WORK ORDER → Within the listing below, please copy exactly the lines between the line holding "26: (326, 151, 1.64)" and the line holding "37: (91, 69, 2.12)", inclusive.

EXERCISE INPUTS →
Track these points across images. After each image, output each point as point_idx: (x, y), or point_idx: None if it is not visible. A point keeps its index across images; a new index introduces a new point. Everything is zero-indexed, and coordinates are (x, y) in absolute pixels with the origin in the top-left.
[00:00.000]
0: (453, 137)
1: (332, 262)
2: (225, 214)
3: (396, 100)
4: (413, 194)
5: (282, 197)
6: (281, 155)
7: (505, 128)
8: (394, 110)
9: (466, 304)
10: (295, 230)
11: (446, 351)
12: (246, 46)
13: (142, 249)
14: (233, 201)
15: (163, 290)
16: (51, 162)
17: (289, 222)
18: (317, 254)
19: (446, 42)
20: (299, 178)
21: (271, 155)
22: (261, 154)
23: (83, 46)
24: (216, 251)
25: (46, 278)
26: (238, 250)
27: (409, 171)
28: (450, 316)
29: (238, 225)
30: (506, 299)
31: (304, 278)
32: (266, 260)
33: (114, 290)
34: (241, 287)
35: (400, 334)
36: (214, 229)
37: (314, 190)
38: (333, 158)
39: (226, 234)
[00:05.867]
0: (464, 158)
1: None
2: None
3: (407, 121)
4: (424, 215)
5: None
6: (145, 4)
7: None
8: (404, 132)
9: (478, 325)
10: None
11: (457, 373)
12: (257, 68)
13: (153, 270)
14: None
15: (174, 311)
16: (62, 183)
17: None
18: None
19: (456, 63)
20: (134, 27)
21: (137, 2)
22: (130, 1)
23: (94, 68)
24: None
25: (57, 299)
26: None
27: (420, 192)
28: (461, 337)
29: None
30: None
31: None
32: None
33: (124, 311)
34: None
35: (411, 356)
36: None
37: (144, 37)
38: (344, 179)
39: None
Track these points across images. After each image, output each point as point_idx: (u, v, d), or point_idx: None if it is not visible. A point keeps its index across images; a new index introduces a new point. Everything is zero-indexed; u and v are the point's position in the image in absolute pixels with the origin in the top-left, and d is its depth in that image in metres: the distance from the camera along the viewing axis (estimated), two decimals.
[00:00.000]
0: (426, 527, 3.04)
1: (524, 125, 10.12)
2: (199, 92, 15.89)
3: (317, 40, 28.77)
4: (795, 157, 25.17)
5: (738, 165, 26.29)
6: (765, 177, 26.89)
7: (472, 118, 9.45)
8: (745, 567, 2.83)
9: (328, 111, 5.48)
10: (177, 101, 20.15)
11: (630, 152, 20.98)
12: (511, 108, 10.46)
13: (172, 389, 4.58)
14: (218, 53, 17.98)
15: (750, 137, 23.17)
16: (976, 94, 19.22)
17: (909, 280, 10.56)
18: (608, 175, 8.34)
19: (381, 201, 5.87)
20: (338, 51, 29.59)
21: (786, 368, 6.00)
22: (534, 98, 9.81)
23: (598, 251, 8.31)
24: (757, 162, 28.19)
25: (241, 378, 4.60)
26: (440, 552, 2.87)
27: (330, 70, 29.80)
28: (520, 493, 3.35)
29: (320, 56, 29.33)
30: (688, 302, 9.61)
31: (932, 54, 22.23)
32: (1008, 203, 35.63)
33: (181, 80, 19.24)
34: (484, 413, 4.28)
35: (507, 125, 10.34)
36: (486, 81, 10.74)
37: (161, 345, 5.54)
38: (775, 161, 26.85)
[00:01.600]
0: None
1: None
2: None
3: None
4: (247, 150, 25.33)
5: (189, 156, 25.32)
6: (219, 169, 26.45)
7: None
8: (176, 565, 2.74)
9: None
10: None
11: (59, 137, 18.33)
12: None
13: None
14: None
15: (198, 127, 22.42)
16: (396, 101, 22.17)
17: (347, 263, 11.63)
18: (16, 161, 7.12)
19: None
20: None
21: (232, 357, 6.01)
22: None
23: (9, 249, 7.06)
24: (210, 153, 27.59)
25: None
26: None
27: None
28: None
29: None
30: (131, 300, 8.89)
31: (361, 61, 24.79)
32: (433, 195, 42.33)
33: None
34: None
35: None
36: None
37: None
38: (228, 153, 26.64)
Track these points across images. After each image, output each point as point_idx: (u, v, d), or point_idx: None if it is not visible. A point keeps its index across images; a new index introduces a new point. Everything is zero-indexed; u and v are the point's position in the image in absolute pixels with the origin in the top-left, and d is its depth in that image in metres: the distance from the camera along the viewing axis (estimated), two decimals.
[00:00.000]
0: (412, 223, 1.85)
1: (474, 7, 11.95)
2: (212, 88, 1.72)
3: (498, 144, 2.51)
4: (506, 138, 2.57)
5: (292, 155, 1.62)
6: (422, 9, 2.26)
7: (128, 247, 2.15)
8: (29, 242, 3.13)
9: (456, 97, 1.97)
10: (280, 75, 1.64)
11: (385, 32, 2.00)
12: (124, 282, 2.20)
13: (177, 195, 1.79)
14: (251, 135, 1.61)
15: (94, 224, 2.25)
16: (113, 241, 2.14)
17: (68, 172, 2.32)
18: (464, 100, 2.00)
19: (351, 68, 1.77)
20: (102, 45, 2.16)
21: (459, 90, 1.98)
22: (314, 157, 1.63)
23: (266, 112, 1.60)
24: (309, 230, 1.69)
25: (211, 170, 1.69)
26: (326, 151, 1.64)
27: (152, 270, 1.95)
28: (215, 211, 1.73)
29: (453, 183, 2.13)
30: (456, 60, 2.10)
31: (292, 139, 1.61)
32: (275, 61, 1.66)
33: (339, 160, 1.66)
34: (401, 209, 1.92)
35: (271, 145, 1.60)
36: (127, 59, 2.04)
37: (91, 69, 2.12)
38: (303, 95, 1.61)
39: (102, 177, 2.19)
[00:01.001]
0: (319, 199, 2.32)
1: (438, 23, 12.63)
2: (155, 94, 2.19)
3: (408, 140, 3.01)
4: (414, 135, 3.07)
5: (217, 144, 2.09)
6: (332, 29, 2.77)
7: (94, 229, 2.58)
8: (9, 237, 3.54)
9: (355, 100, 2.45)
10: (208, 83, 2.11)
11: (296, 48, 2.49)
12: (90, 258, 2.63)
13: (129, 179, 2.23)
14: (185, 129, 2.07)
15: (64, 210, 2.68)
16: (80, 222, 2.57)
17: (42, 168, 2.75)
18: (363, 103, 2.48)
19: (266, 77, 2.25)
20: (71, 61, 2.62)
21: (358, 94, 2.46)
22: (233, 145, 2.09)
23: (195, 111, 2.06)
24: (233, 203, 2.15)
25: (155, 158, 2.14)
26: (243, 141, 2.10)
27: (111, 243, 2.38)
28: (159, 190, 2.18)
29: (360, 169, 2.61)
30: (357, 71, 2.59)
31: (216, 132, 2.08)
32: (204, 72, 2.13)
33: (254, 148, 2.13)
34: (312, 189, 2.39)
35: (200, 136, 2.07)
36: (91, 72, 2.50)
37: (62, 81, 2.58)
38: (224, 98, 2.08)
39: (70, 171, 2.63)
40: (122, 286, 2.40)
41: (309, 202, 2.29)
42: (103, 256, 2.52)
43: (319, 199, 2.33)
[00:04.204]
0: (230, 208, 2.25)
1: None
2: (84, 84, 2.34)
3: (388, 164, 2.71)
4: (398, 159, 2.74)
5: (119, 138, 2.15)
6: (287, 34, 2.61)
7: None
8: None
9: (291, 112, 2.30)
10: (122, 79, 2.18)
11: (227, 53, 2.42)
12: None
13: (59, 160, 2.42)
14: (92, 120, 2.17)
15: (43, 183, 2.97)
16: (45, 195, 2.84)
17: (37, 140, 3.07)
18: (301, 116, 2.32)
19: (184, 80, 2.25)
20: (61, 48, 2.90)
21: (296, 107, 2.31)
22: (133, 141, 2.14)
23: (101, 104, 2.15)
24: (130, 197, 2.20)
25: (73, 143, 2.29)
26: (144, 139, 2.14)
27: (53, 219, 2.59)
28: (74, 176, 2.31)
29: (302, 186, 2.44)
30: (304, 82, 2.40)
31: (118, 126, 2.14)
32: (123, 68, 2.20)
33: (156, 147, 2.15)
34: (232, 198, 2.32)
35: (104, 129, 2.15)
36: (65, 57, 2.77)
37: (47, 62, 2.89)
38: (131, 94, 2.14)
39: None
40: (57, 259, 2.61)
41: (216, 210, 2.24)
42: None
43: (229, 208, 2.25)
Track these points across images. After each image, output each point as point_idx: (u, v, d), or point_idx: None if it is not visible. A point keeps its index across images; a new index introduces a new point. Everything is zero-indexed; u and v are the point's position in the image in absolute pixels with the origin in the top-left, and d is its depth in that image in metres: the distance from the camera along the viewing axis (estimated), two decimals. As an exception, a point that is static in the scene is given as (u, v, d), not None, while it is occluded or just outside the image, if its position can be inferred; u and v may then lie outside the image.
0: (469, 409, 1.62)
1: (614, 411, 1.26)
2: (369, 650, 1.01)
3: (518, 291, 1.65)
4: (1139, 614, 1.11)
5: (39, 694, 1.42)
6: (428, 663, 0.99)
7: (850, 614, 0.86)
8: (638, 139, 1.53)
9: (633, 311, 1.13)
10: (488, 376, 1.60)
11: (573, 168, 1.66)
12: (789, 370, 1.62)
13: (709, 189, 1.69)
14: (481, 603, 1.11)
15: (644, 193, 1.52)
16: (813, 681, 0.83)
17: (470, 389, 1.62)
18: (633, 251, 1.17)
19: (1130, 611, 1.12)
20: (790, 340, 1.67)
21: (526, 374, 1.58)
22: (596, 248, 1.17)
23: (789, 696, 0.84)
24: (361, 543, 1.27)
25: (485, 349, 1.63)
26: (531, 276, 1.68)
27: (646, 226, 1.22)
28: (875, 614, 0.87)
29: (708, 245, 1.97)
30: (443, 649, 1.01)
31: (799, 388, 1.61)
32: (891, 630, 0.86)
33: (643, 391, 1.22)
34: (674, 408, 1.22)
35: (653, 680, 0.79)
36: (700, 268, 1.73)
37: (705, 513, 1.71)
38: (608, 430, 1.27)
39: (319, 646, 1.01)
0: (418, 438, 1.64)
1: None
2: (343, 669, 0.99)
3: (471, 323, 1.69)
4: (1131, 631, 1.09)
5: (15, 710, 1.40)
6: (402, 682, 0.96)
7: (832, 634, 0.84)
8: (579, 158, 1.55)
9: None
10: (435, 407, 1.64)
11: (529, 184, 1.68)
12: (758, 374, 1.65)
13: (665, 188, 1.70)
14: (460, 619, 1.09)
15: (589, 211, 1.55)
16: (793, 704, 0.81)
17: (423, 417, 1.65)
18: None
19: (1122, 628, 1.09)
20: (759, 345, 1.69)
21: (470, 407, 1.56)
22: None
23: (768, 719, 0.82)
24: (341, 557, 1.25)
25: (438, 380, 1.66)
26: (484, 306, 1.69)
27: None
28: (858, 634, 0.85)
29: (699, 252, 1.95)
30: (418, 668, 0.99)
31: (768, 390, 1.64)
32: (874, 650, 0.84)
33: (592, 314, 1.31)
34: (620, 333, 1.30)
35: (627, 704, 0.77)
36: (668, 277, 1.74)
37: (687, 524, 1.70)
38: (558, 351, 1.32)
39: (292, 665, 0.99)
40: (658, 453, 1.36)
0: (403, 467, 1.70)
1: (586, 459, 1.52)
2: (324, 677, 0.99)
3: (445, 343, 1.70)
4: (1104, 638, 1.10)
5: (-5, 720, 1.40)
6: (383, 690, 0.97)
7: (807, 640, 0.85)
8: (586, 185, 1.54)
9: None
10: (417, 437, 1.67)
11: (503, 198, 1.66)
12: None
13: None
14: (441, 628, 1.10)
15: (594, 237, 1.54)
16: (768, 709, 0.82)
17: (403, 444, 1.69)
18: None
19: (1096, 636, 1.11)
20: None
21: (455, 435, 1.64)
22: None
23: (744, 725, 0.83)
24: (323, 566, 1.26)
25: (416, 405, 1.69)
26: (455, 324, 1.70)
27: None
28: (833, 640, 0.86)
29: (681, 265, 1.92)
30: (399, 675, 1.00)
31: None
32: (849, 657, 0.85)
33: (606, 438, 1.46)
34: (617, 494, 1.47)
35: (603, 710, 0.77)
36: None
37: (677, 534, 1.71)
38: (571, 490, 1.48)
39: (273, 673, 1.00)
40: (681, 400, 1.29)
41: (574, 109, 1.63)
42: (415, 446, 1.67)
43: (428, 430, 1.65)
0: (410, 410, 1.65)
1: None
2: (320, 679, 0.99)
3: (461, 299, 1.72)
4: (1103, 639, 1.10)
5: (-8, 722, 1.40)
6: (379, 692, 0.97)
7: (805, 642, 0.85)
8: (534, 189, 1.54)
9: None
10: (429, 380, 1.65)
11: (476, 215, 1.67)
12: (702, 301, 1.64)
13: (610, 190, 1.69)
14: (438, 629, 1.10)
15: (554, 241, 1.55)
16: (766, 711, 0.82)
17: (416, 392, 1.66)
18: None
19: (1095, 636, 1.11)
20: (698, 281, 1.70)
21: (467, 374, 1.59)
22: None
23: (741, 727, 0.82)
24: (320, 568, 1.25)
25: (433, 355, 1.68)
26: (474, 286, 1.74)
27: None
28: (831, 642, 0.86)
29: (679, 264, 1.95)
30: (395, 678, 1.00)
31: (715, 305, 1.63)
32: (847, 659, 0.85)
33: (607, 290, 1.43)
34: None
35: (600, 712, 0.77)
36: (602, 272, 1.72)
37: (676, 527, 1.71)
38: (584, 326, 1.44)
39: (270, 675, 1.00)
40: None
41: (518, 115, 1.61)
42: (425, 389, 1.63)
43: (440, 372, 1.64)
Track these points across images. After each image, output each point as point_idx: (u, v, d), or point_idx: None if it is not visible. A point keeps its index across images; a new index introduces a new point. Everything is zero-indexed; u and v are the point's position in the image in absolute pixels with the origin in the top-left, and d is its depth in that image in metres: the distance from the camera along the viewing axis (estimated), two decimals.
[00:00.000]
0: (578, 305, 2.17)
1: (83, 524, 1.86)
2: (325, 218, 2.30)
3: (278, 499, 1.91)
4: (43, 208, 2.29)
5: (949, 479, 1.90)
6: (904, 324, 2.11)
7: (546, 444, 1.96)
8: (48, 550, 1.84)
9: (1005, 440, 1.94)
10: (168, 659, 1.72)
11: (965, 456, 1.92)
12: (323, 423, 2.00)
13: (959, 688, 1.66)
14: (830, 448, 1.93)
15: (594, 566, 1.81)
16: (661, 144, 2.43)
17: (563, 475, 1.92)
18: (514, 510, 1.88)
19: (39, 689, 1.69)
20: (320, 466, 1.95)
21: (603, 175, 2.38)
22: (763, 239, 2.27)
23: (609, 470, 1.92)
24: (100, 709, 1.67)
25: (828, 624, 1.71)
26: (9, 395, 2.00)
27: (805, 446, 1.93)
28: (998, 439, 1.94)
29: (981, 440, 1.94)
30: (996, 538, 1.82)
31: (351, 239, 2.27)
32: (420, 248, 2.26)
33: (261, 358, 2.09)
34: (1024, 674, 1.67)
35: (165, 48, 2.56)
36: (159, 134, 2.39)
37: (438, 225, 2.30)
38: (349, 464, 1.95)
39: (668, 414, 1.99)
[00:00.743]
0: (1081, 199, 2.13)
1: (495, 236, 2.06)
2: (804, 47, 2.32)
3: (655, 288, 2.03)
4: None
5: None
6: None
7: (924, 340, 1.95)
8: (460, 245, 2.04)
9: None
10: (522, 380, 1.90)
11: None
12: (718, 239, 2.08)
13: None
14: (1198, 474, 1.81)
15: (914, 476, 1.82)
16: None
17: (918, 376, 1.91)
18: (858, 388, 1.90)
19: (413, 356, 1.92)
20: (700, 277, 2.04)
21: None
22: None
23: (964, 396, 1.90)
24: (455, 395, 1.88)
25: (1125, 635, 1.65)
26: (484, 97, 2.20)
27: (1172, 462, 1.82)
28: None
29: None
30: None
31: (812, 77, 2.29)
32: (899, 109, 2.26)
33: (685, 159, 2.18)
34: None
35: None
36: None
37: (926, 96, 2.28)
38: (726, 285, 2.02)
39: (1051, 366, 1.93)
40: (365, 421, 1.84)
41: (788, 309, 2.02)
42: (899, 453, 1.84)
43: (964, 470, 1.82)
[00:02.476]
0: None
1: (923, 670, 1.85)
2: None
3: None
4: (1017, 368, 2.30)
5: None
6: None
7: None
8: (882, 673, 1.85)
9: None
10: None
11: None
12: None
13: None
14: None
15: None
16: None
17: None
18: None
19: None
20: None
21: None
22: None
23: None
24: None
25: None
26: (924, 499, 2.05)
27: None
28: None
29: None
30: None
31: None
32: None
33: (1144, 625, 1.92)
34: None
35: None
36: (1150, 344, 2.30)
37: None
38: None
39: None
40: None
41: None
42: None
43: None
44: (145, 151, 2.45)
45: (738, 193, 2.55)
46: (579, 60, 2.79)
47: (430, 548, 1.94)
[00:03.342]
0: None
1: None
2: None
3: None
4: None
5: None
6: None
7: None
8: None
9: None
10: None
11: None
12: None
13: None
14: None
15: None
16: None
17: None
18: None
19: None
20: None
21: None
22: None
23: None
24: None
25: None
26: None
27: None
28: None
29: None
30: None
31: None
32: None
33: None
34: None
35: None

ANSWER TO THIS TASK →
26: (326, 151, 1.64)
27: (152, 270, 1.95)
28: (215, 211, 1.73)
29: (453, 183, 2.13)
30: (456, 60, 2.10)
31: (292, 139, 1.61)
32: (275, 61, 1.66)
33: (339, 160, 1.66)
34: (401, 209, 1.92)
35: (271, 145, 1.60)
36: (127, 59, 2.04)
37: (91, 69, 2.12)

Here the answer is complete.